Nearly 30 serving directors of NSE-listed companies will be affected by a new rule that sets a 70-year age limit for board members of publicly traded firms.
About 27 directors of Nairobi Securities Exchange (NSE) traded firms — including board chairmen — are aged 70 and above.
While company shareholders at the annual general meetings (AGMs) could previously vote to extend the tenure of directors aged above 70, such firms will now be required to offer detailed explanation to the regulator as to why they must retain such board members.
The regulation is part of the newly gazetted Capital Markets Authority’s (CMA) corporate governance code which takes effect immediately.
The rule means that companies whose board members are past the upper age limit now have to seek fresh shareholder approval at their next AGMs to continue serving.
“There shall be an age limit for the members of the board … board members to retire at the age of 70 years,” said CMA acting CEO Paul Muthaura in a notice published in the Kenya Gazette.
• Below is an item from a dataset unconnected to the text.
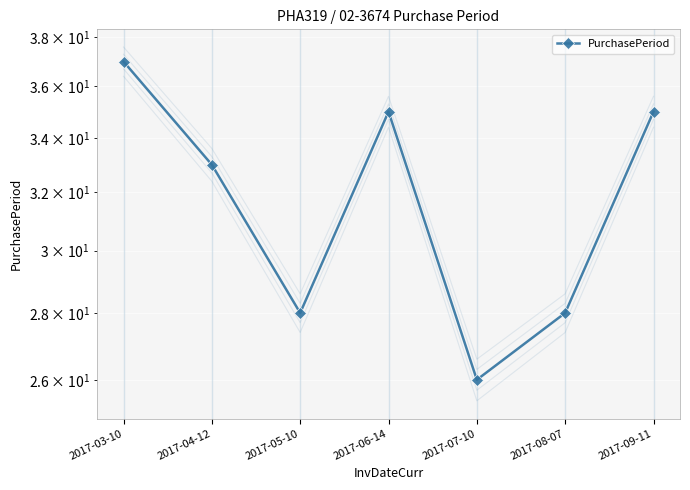

Which category has the highest value across all series?

2017-03-10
“Where decision-making produces a lower standard than that which is prescribed in the code, listed companies will be required to explain non-application of the recommended standards to shareholders and the authority through relevant channels such as annual reports and annual general meetings,” said acting CMA chief executive Paul Muthaura in a statement last week explaining the new code.
Regulator’s move to cap the age of board members is meant to strike a balance between having long-serving, experienced directors and the need to inject fresh blood and ideas into the listed companies.
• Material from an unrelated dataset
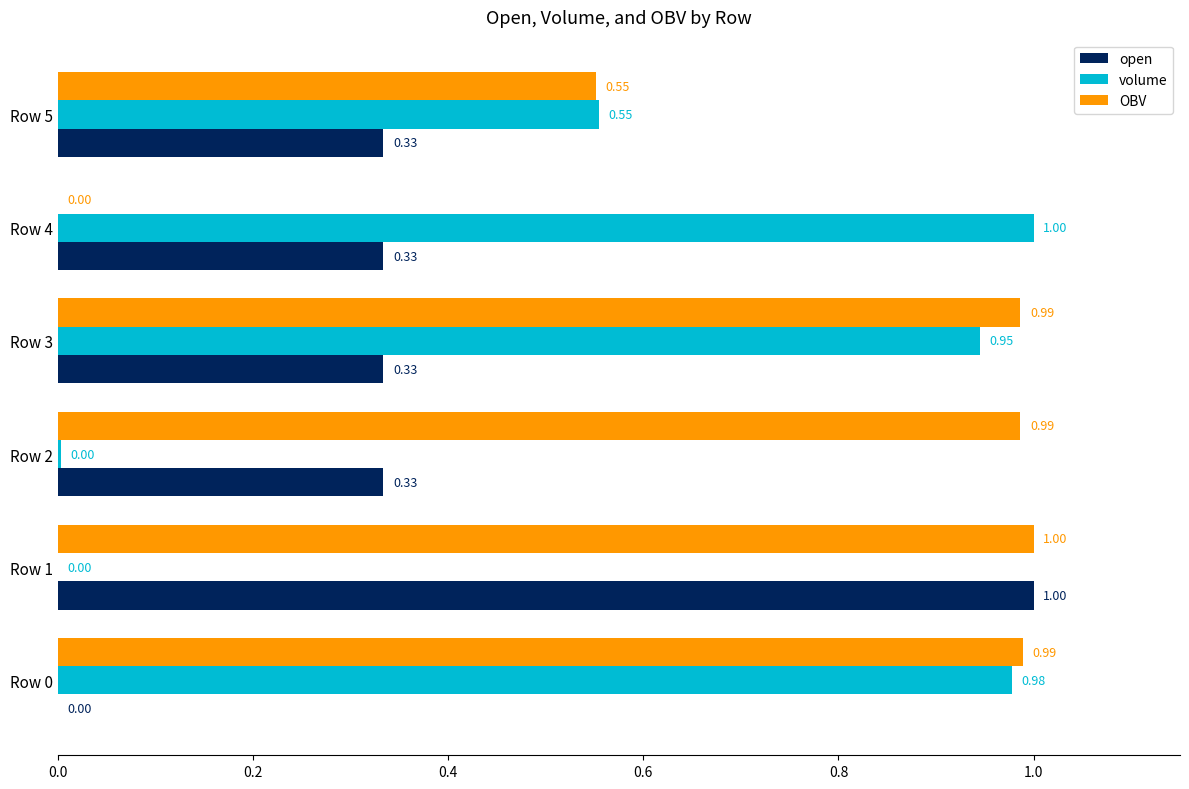

Between Row 1 and Row 2, which series saw the biggest shift?

open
James Maina Wanjigi, 84, chairman of Carbacid Investments, is possibly the oldest board member among NSE-listed firms. He has been a director at the industrial gas producer since 1970.
Robert Shepherd, 83, also serves as a board member at Carbacid. Mr Shepherd first joined the gas maker in 1967 as managing director and retired in 2001 but has continued to serve as a non-executive director.
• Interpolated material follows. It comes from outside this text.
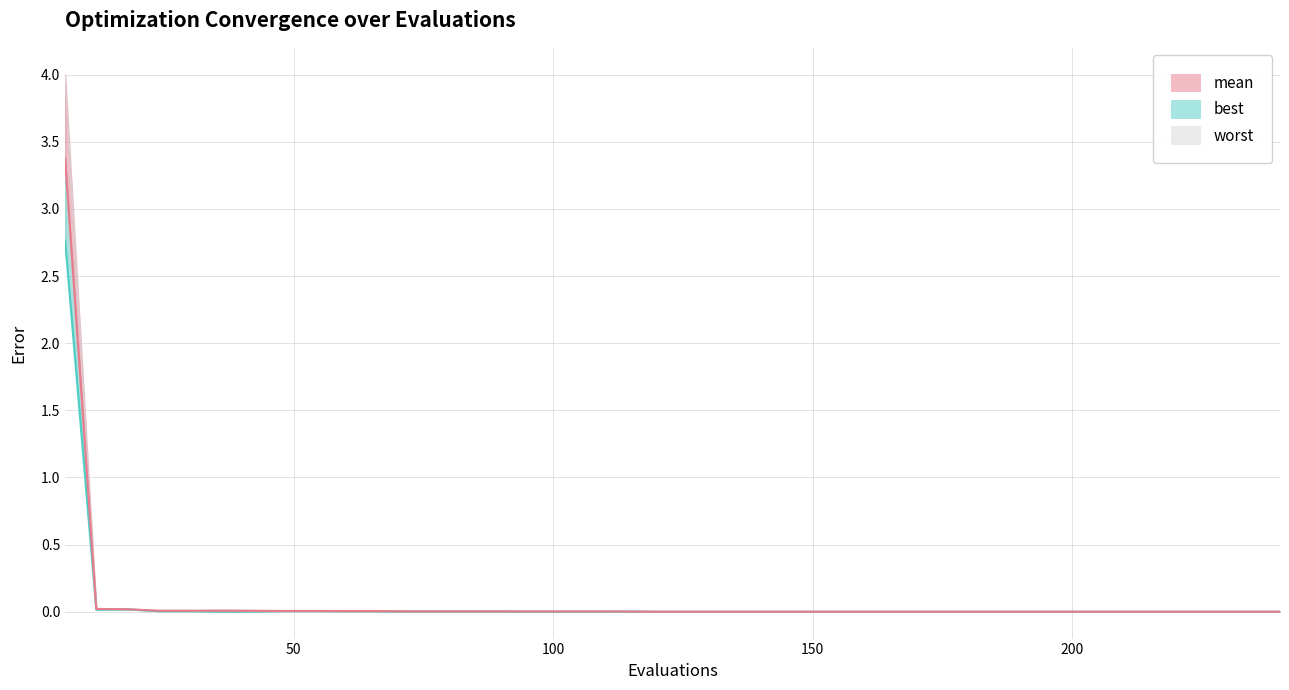

The value of worst at 9 is 0.0. True or false?

False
Ameer Kassim-Lakha, aged 81, serves as a director of TPS Serena.
In electing directors, CMA has advised shareholders to elect “credible persons who can add value to the company’s business” rather than maintaining the revolving door of the old boys’ club.
Solomon Karanja, 78, serves as a director at Bamburi Cement.
Jack Jacob Kisa (TPS Serena) and Michael Somen of NIC Bank are all aged 77.
The list of directors serving at NSE-listed companies hit by the CMA age limit also includes Safaricom chairman Nicholas Ng’ang’a, NIC Bank director Frederick Mbiru and Carbacid board member Baloobhai Patel – all aged 76.
The CMA, in setting age limits for directors, is borrowing best practices from other regulators. For example, the Companies Commission of Malaysia sets 70 as the age limit to serve in a public firm.
“Age limits are the most prevalent mechanism triggering board turnover, and they continue to rise,” says a study by Deloitte.
Very few boards have directors aged 40 or younger, says Deloitte in the study dubbed ‘The 2014 Board Practices Report: Perspectives from the Boardroom’, highlighting the global trend of having senior citizens in company boards.
Other directors affected by the age-limit rule include I&M Holdings’ Michael Karanja, 75, and Centum’s Chris Kirubi, 72.
John Simba, Pan Africa Insurance chairman and director at Olympia Capital, Gayling Richard May who is non-executive director at CfC Stanbic, Liberty Kenya and BAT Kenya as well as Centum chairman James Muguiyi are all aged 71.